The project team was successful in developing and building an AI tool that can perform the following functions:
* Risk rate inspection observations
* Link inspection observations to a regulatory section Assign a standard line to inspection observations
* Provide a machine generated overall compliance score to [https://www.canada.ca/en/health-canada/services/drugs-health-products/natural-non-prescription/legislation-guidelines/guidance-documents/good-manufacturing-practices.html GMP] inspection reports.
=== BENEFITS TO HEALTH CANADA ===
Cipher has the ability to change the way we currently do business. The tasks executed by Cipher are currently performed by inspectors and the outputs of these tasks could vary depending on factors such as industry experience, inspection experience, training, and geographical location of the inspector.
Some of the key benefits of a tool like Cipher include:
* Allows Health Canada to better leverage historical data.
* Can improve operational processes
* Can assist inspectors with their decision making
* Can be used as a training tool
* Cipher can generate comparable predictions/results to inspectors that can be improved over time.
* Can improve consistency throughout the program and therefore improving rapport with stakeholders
* Can potentially reduce the amount of time required prepare inspection reports, therefore freeing up inspectors for higher risk activities.
* Can potentially reduce the need for some Health Canada guidance documents and/or standard operating procedures.
=== OUR EXPERIENCE ===
Applying the exploratory design experimentation model and working in the experimentation space allowed the project team to quickly transform an idea into a fully developed AI tool. This space provided an environment where the team could develop the application in a flexible, agile environment. This approach significantly contributed to project success. Working in this space allowed the project team and the developers to build, test, and improve the Cipher application in a timely manner and resulted in achieving significant accomplishments in a short period of time.

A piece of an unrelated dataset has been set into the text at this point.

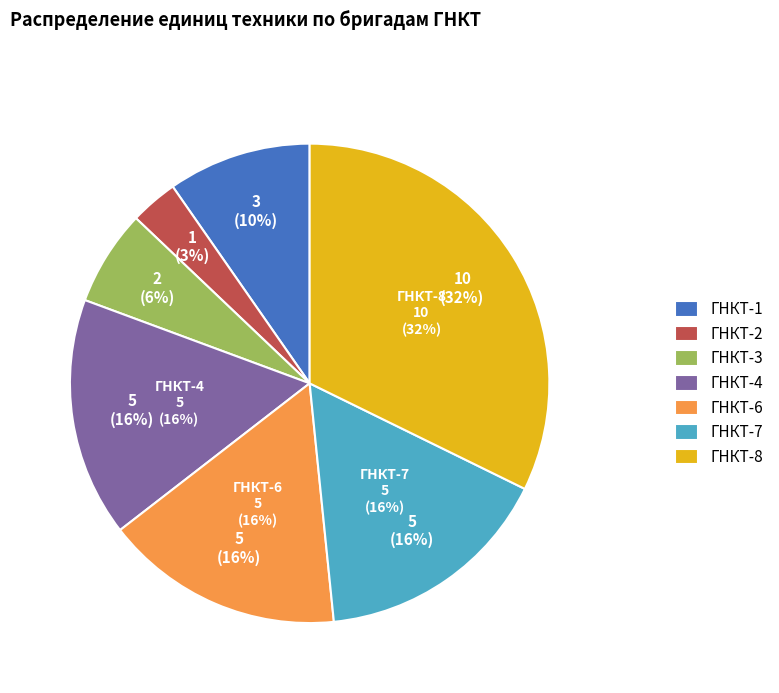

How many slices are in this pie chart?

7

We recognized how invaluable it was to build partnerships with Industry and other Departments to leverage the necessary expertise in AI and Machine Learning technologies and to broadcast project success outside of [[ROEB-Digital Transformation|ROEB]]. Utilizing short development cycles and early testing, we were able to make modifications to the application and identify areas of improvements for future iterations.
By creating a collaborative experimentation space, we were able to build support for the project and the AI tool by engaging users and collecting their feedback throughout the project lifecycle. Engaging users early in the development phase ensured that the user’s business requirements were met. This approach also allowed the project team to build trust with users, which will help garner support to future operationalize the Cipher tool.
There is a sense of positivity surrounding Cipher and users are truly excited about the project and the tool! Inspectors and other potential users are saying “Cipher is the first tool that looks like it belongs in the 21st Century” and “Cipher is the Future”.